Exercise directions = In the copy, keep every word of the data below and none of its pictures.

── Extracted records

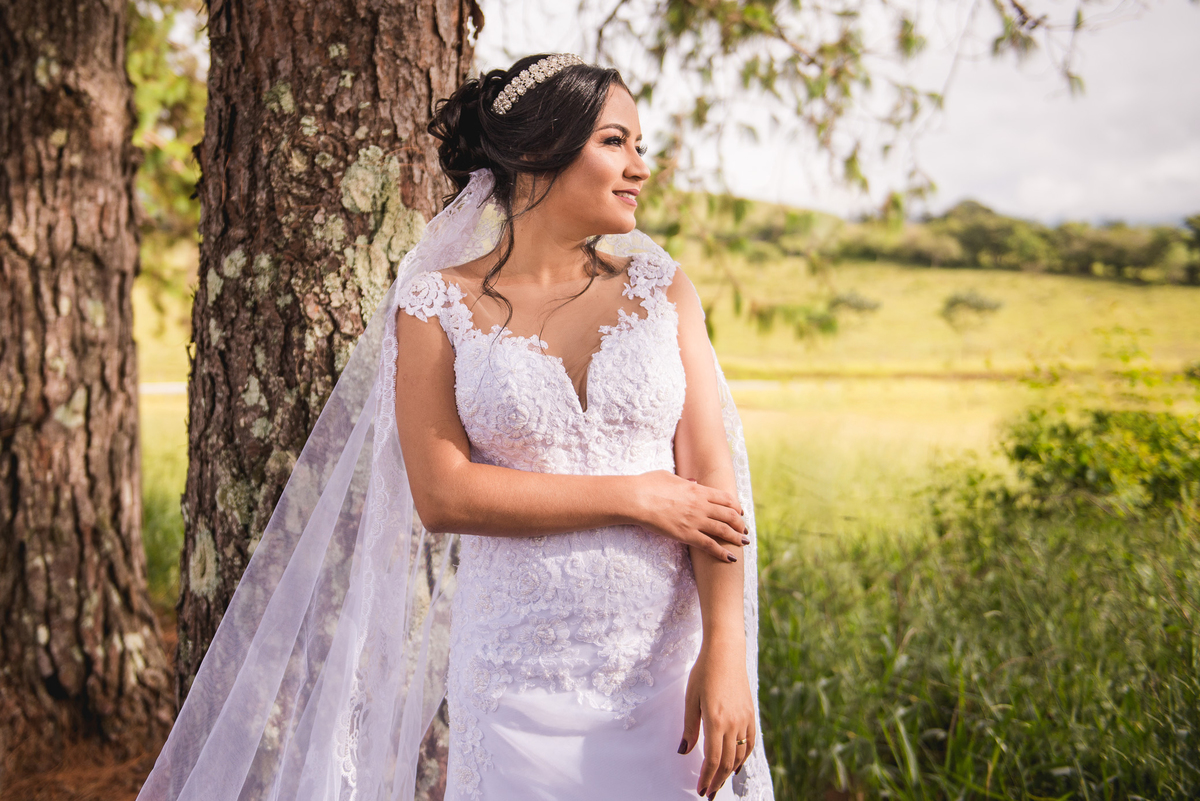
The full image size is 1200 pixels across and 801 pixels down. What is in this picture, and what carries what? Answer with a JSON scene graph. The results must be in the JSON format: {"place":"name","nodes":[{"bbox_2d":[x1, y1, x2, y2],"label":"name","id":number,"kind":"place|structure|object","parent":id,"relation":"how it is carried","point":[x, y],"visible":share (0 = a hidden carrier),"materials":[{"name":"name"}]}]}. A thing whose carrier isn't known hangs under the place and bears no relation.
{"place":"outdoors","nodes":[
{"label":"outdoors","id":0,"kind":"place"},
{"bbox_2d":[0,614,174,800],"label":"dirt ground","id":1,"kind":"structure","parent":0,"point":[12,799],"materials":[{"name":"brown soil"}]},
{"bbox_2d":[0,0,176,777],"label":"tree trunk","id":2,"kind":"object","parent":1,"relation":"on","point":[95,535],"visible":0.98,"materials":[{"name":"brown wood"}]},
{"bbox_2d":[140,381,187,395],"label":"path","id":3,"kind":"structure","parent":0,"point":[174,388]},
{"bbox_2d":[142,476,185,601],"label":"grass","id":4,"kind":"structure","parent":0,"point":[156,559],"materials":[{"name":"green plant"}]},
{"bbox_2d":[165,0,479,791],"label":"tree trunk","id":5,"kind":"object","parent":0,"point":[313,157],"visible":0.83,"materials":[{"name":"brown wood"}]},
{"bbox_2d":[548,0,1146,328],"label":"tree branch","id":6,"kind":"object","parent":5,"relation":"attached to","point":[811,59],"visible":0.74,"materials":[{"name":"wood"}]},
{"bbox_2d":[399,58,766,798],"label":"woman","id":7,"kind":"object","parent":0,"point":[578,176],"visible":0.95},
{"bbox_2d":[130,239,1199,567],"label":"grass field","id":8,"kind":"structure","parent":0,"point":[181,423],"materials":[{"name":"green plant"}]},
{"bbox_2d":[127,0,209,302],"label":"tree","id":9,"kind":"object","parent":8,"relation":"on","point":[144,85],"visible":0.17,"materials":[{"name":"green plant"}]},
{"bbox_2d":[745,297,846,341],"label":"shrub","id":10,"kind":"object","parent":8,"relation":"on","point":[825,325],"visible":0.79,"materials":[{"name":"green plant"}]},
{"bbox_2d":[825,290,882,317],"label":"shrub","id":11,"kind":"object","parent":8,"relation":"on","point":[858,307],"visible":0.93,"materials":[{"name":"green plant"}]},
{"bbox_2d":[634,191,1199,285],"label":"tree line","id":12,"kind":"object","parent":8,"relation":"on","point":[1140,262],"visible":0.5,"materials":[{"name":"green plant"}]},
{"bbox_2d":[938,289,1004,327],"label":"shrub","id":13,"kind":"object","parent":8,"relation":"on","point":[952,304],"visible":0.98,"materials":[{"name":"green plant"}]},
{"bbox_2d":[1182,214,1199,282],"label":"tree","id":14,"kind":"object","parent":8,"relation":"on","point":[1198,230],"visible":0.97,"materials":[{"name":"green plant"}]},
{"bbox_2d":[477,0,1199,227],"label":"sky","id":15,"kind":"structure","parent":0,"point":[956,192],"materials":[{"name":"white"}]},
{"bbox_2d":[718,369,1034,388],"label":"dirt path","id":16,"kind":"structure","parent":0,"point":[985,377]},
{"bbox_2d":[747,476,1199,800],"label":"tall grass","id":17,"kind":"structure","parent":0,"point":[1055,568],"materials":[{"name":"green plant"}]},
{"bbox_2d":[991,364,1199,522],"label":"shrub","id":18,"kind":"object","parent":17,"relation":"on","point":[1081,470],"visible":0.85,"materials":[{"name":"green plant"}]}
]}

────

Answer to this problem =
The full image size is 1200 pixels across and 801 pixels down. What is in this picture, and what carries what? Answer with a JSON scene graph. The results must be in the JSON format: {"place":"name","nodes":[{"bbox_2d":[x1, y1, x2, y2],"label":"name","id":number,"kind":"place|structure|object","parent":id,"relation":"how it is carried","point":[x, y],"visible":share (0 = a hidden carrier),"materials":[{"name":"name"}]}]}. A thing whose carrier isn't known hangs under the place and bears no relation.
{"place":"outdoors","nodes":[
{"label":"outdoors","id":0,"kind":"place"},
{"bbox_2d":[0,614,174,800],"label":"dirt ground","id":1,"kind":"structure","parent":0,"point":[12,799],"materials":[{"name":"brown soil"}]},
{"bbox_2d":[0,0,176,777],"label":"tree trunk","id":2,"kind":"object","parent":1,"relation":"on","point":[95,535],"visible":0.98,"materials":[{"name":"brown wood"}]},
{"bbox_2d":[140,381,187,395],"label":"path","id":3,"kind":"structure","parent":0,"point":[174,388]},
{"bbox_2d":[142,476,185,601],"label":"grass","id":4,"kind":"structure","parent":0,"point":[156,559],"materials":[{"name":"green plant"}]},
{"bbox_2d":[165,0,479,791],"label":"tree trunk","id":5,"kind":"object","parent":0,"point":[313,157],"visible":0.83,"materials":[{"name":"brown wood"}]},
{"bbox_2d":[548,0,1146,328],"label":"tree branch","id":6,"kind":"object","parent":5,"relation":"attached to","point":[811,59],"visible":0.74,"materials":[{"name":"wood"}]},
{"bbox_2d":[399,58,766,798],"label":"woman","id":7,"kind":"object","parent":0,"point":[578,176],"visible":0.95},
{"bbox_2d":[130,239,1199,567],"label":"grass field","id":8,"kind":"structure","parent":0,"point":[181,423],"materials":[{"name":"green plant"}]},
{"bbox_2d":[127,0,209,302],"label":"tree","id":9,"kind":"object","parent":8,"relation":"on","point":[144,85],"visible":0.17,"materials":[{"name":"green plant"}]},
{"bbox_2d":[745,297,846,341],"label":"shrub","id":10,"kind":"object","parent":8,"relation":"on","point":[825,325],"visible":0.79,"materials":[{"name":"green plant"}]},
{"bbox_2d":[825,290,882,317],"label":"shrub","id":11,"kind":"object","parent":8,"relation":"on","point":[858,307],"visible":0.93,"materials":[{"name":"green plant"}]},
{"bbox_2d":[634,191,1199,285],"label":"tree line","id":12,"kind":"object","parent":8,"relation":"on","point":[1140,262],"visible":0.5,"materials":[{"name":"green plant"}]},
{"bbox_2d":[938,289,1004,327],"label":"shrub","id":13,"kind":"object","parent":8,"relation":"on","point":[952,304],"visible":0.98,"materials":[{"name":"green plant"}]},
{"bbox_2d":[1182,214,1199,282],"label":"tree","id":14,"kind":"object","parent":8,"relation":"on","point":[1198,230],"visible":0.97,"materials":[{"name":"green plant"}]},
{"bbox_2d":[477,0,1199,227],"label":"sky","id":15,"kind":"structure","parent":0,"point":[956,192],"materials":[{"name":"white"}]},
{"bbox_2d":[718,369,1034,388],"label":"dirt path","id":16,"kind":"structure","parent":0,"point":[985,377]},
{"bbox_2d":[747,476,1199,800],"label":"tall grass","id":17,"kind":"structure","parent":0,"point":[1055,568],"materials":[{"name":"green plant"}]},
{"bbox_2d":[991,364,1199,522],"label":"shrub","id":18,"kind":"object","parent":17,"relation":"on","point":[1081,470],"visible":0.85,"materials":[{"name":"green plant"}]}
]}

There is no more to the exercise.